ATI RN
ATI Mental Health Proctored Exam 2023
1. A male patient calls to tell the nurse that his monthly lithium level is 1.7 mEq/L. Which nursing intervention will the nurse implement initially?
- A. Reinforce that the level is above the therapeutic range.
- B. Instruct the patient to hold the next dose of medication and contact the prescriber.
- C. Advise the patient to go to the hospital emergency room immediately.
- D. Inform the patient about the possibility of seizures and appropriate precautions.
Correct answer: B
Rationale: A lithium level of 1.7 mEq/L is above the therapeutic range, indicating a potential risk of toxicity. The initial nursing intervention should be to instruct the patient to hold the next dose of medication and promptly contact the prescriber for further guidance and management. This action aims to prevent adverse effects and ensure the patient's safety by addressing the elevated lithium level appropriately.
2. When providing care for 10-year-old Harper diagnosed with posttraumatic stress disorder (PTSD), which goal should be addressed initially?
- A. Harper will be able to identify feelings through the use of play therapy.
- B. Harper and her parents will have access to protective resources available through social services.
- C. Harper will demonstrate the effective use of relaxation techniques to restore a sense of control over disturbing thoughts.
- D. Harper and her parents will demonstrate an understanding of the personal human response to traumatic events.
Correct answer: C
Rationale: The initial goal when caring for a child with PTSD like Harper is to address restoring a sense of control over disturbing thoughts by teaching relaxation techniques. This approach helps the child manage their distressing emotions and promotes a feeling of empowerment in dealing with their condition.
3. Why is the DSM-5 useful in the practice of psychiatric nursing?
- A. It guides the nurse in making accurate and reliable medical diagnoses.
- B. It represents progress toward a more holistic view of mind and body.
- C. It provides a framework for interdisciplinary communication.
- D. It provides a template for nursing care plans.
Correct answer: A
Rationale: The DSM-5 is a crucial tool in psychiatric nursing as it guides nurses in making accurate and reliable medical diagnoses of mental health conditions.
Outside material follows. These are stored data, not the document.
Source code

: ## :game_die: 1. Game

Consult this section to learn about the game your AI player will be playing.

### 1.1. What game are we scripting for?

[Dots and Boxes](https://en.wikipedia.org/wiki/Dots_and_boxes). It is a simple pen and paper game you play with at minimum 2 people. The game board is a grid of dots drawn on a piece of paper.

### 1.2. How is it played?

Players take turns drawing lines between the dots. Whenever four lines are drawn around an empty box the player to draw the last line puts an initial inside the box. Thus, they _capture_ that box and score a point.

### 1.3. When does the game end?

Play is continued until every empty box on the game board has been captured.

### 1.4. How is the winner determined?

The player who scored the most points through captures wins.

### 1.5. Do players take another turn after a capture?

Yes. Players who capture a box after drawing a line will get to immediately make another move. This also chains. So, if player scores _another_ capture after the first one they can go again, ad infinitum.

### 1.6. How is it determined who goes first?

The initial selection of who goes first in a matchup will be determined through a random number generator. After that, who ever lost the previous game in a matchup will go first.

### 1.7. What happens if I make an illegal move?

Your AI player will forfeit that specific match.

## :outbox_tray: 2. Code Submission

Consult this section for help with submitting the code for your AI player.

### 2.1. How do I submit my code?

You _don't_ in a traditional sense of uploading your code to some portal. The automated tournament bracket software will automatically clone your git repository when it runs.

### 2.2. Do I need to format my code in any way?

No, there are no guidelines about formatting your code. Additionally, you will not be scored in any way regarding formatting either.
Using the DSM-5 ensures that diagnoses are standardized, improving the quality and precision of care for clients. While the DSM-5 also supports a holistic view, interdisciplinary communication, and care plan development, its primary role in psychiatric nursing is to assist clinicians in diagnosing mental health conditions accurately.
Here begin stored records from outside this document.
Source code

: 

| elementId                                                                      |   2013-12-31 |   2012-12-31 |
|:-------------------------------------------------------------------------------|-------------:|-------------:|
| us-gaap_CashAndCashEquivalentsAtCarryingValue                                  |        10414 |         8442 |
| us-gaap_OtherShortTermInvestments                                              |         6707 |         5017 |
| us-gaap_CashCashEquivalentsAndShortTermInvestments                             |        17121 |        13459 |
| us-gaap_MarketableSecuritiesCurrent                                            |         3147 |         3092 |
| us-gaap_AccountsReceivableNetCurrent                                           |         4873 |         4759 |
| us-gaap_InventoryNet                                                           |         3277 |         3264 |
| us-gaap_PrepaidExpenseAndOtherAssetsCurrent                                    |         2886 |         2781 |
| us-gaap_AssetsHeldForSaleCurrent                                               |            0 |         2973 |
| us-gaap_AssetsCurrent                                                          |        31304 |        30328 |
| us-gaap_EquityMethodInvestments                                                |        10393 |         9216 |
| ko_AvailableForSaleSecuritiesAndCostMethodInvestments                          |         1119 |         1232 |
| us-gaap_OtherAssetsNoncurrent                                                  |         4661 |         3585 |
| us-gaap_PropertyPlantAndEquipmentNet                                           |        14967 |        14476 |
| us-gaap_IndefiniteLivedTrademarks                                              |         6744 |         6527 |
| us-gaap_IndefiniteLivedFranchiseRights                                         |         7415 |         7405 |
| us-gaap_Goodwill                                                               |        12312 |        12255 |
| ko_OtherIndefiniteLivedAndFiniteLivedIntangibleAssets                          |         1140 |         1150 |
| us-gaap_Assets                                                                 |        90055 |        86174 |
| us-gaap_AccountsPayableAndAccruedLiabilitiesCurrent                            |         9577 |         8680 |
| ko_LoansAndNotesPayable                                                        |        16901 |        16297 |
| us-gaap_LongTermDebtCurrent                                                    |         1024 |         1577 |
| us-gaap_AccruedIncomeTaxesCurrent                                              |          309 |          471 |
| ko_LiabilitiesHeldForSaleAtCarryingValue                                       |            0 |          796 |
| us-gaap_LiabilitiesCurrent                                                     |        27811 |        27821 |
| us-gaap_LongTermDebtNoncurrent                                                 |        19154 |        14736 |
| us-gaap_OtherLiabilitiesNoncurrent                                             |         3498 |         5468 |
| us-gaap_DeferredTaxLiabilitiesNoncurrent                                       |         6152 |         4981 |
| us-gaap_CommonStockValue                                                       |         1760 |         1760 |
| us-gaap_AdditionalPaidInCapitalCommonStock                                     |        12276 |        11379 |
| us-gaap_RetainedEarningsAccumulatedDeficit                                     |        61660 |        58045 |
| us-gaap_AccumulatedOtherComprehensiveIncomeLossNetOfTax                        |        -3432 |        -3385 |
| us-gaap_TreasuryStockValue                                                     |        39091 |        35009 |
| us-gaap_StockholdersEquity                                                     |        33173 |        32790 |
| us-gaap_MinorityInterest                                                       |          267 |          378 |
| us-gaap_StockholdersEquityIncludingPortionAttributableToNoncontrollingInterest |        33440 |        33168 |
4. A client with schizophrenia is experiencing auditory hallucinations. Which nursing intervention should the nurse implement to address this symptom?
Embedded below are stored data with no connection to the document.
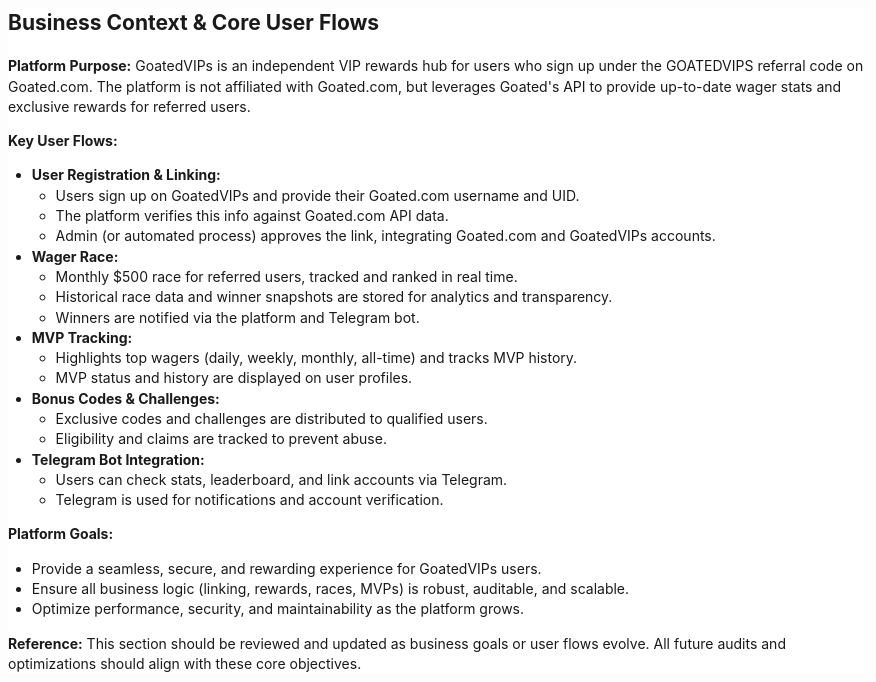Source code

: 
## Business Context & Core User Flows

**Platform Purpose:**
GoatedVIPs is an independent VIP rewards hub for users who sign up under the GOATEDVIPS referral code on Goated.com. The platform is not affiliated with Goated.com, but leverages Goated's API to provide up-to-date wager stats and exclusive rewards for referred users.

**Key User Flows:**
- **User Registration & Linking:**
  - Users sign up on GoatedVIPs and provide their Goated.com username and UID.
  - The platform verifies this info against Goated.com API data.
  - Admin (or automated process) approves the link, integrating Goated.com and GoatedVIPs accounts.
- **Wager Race:**
  - Monthly $500 race for referred users, tracked and ranked in real time.
  - Historical race data and winner snapshots are stored for analytics and transparency.
  - Winners are notified via the platform and Telegram bot.
- **MVP Tracking:**
  - Highlights top wagers (daily, weekly, monthly, all-time) and tracks MVP history.
  - MVP status and history are displayed on user profiles.
- **Bonus Codes & Challenges:**
  - Exclusive codes and challenges are distributed to qualified users.
  - Eligibility and claims are tracked to prevent abuse.
- **Telegram Bot Integration:**
  - Users can check stats, leaderboard, and link accounts via Telegram.
  - Telegram is used for notifications and account verification.

**Platform Goals:**
- Provide a seamless, secure, and rewarding experience for GoatedVIPs users.
- Ensure all business logic (linking, rewards, races, MVPs) is robust, auditable, and scalable.
- Optimize performance, security, and maintainability as the platform grows.

**Reference:**
This section should be reviewed and updated as business goals or user flows evolve. All future audits and optimizations should align with these core objectives.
- A. Encourage the client to express feelings about the hallucinations.
- B. Distract the client from the hallucinations.
- C. Provide reality-based feedback about the hallucinations.
- D. Encourage the client to ignore the hallucinations.
Correct answer: C
Rationale: The correct intervention for a client experiencing auditory hallucinations in schizophrenia is to provide reality-based feedback about the hallucinations. By providing reality-based feedback, the nurse helps the client differentiate between what is real and what is not, which can help decrease the distress and impact of the hallucinations on the client's perception of reality. Encouraging the client to express feelings (Choice A) may not directly address the hallucinations. Distracting the client (Choice B) may temporarily alleviate the symptoms but does not help the client differentiate reality from hallucinations. Encouraging the client to ignore the hallucinations (Choice D) may not be effective as the client may struggle to do so without appropriate guidance.
5. Which of the following interventions is inappropriate for a client experiencing a panic attack?
- A. Provide a well-lit environment.
- B. Encourage deep breathing.
- C. Move the client to a quiet environment.
- D. Administer prescribed antianxiety medication.
Correct answer: A
Rationale: During a panic attack, a well-lit environment might exacerbate the client's symptoms due to sensory overload. Therefore, it is inappropriate to provide a well-lit environment during a panic attack. Encouraging deep breathing, moving the client to a quiet environment, and administering prescribed antianxiety medication are appropriate interventions for managing a panic attack. These actions help create a calming atmosphere and address the physiological symptoms associated with panic attacks.